International climate action
The Kyoto Protocol’s first commitment period ends in 2012. Negotiations are underway to determine the terms of the next period, up to 2020, and are set to be concluded at COP 15, to be held in Copenhagen in December 2009. It is crucial that rigorous, legally binding emissions targets for industrialised countries – at the upper end of the 25-40% below 1990 levels by 2020 indicated in the Kyoto Protocol – are agreed.
The outcome of these negotiations is critical for the wind industry, as a new agreement will create the investor confidence needed to spur further growth in the sector.
The Kyoto Protocol takes a strong market approach, recognising that it may be more cost-effective for Annex I (industrialised) countries to reduce emissions elsewhere, with the same results in terms of global reductions.
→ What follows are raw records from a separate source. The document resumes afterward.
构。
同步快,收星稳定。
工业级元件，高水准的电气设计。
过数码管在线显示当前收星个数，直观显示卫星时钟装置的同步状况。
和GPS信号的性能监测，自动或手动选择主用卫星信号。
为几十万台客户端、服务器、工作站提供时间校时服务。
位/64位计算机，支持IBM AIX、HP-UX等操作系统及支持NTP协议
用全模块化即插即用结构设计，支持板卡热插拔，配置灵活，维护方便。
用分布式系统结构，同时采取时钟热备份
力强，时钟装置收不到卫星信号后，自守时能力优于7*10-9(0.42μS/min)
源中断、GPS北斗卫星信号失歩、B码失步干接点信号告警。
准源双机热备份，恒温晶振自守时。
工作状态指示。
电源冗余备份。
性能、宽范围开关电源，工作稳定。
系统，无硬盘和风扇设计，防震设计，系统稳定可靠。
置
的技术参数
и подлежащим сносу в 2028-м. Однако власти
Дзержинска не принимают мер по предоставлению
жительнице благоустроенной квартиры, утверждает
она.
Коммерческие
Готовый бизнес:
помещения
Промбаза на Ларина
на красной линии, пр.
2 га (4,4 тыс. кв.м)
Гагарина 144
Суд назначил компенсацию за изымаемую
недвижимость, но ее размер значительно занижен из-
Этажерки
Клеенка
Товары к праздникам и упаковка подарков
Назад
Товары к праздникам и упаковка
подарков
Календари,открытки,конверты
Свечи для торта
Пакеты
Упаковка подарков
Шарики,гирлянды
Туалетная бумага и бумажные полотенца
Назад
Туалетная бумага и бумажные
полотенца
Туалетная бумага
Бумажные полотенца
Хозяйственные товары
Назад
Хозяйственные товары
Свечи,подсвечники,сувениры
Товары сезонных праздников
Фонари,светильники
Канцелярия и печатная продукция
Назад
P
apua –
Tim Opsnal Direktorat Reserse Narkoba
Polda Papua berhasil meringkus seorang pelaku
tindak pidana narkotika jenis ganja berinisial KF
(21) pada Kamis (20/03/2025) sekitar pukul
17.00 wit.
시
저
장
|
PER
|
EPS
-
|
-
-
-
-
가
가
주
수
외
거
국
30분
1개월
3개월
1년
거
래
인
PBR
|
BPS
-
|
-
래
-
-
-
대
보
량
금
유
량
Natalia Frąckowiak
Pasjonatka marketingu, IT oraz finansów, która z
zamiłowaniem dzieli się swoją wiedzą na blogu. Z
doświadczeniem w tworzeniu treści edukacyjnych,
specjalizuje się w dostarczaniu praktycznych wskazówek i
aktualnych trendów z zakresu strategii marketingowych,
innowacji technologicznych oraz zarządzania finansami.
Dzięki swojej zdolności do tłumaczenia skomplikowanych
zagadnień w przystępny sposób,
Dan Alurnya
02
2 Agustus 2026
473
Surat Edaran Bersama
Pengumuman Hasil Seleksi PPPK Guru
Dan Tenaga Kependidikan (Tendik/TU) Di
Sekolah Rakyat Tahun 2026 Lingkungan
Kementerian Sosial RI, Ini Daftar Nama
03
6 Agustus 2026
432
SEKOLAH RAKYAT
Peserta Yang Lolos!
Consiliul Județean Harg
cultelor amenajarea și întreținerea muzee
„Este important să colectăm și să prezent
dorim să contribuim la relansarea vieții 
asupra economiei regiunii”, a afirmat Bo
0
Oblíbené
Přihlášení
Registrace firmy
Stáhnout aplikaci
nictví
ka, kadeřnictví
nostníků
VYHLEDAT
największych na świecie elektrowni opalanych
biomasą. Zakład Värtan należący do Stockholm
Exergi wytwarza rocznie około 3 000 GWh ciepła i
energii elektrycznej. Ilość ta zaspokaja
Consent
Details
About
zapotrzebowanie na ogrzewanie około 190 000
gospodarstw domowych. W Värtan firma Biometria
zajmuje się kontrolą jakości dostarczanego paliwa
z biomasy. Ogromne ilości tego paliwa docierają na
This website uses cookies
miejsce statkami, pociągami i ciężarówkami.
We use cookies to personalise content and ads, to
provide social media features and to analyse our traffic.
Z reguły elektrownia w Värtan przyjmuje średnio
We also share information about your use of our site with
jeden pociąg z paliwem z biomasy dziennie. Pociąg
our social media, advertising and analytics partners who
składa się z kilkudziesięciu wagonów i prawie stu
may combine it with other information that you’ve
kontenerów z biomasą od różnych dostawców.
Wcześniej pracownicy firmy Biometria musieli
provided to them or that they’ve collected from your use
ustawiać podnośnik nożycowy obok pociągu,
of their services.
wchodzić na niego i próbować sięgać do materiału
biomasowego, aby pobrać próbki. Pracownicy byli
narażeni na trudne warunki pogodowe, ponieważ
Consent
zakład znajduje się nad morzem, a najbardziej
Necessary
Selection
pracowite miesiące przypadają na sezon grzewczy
There are three flexible mechanisms to achieve this: Joint Implementation (JI), the Clean Development Mechanism (CDM)) and Emissions Trading.
The CDM has contributed strongly to wind energy development in China, and to a lesser extend also in India. In October 2008, 538 wind energy projects were in the CDM pipeline, with a total installed capacity of 20,434 MW, representing 14% of all CDM projects. This figure increases by about 1,500 MW every month.
7 million ‘carbon emissions reductions’ (CERs) credits have been issued to wind projects, which will rise to 213 million by 2012. The majority of projects are in India and China.
The JI wind power market remains very small, with only 11 projects in the pipeline, all of them in Eastern Europe. It is hoped that the JI mechanism incentivise large countries such as Russia and the Ukraine to tap into their huge wind potential in the near future.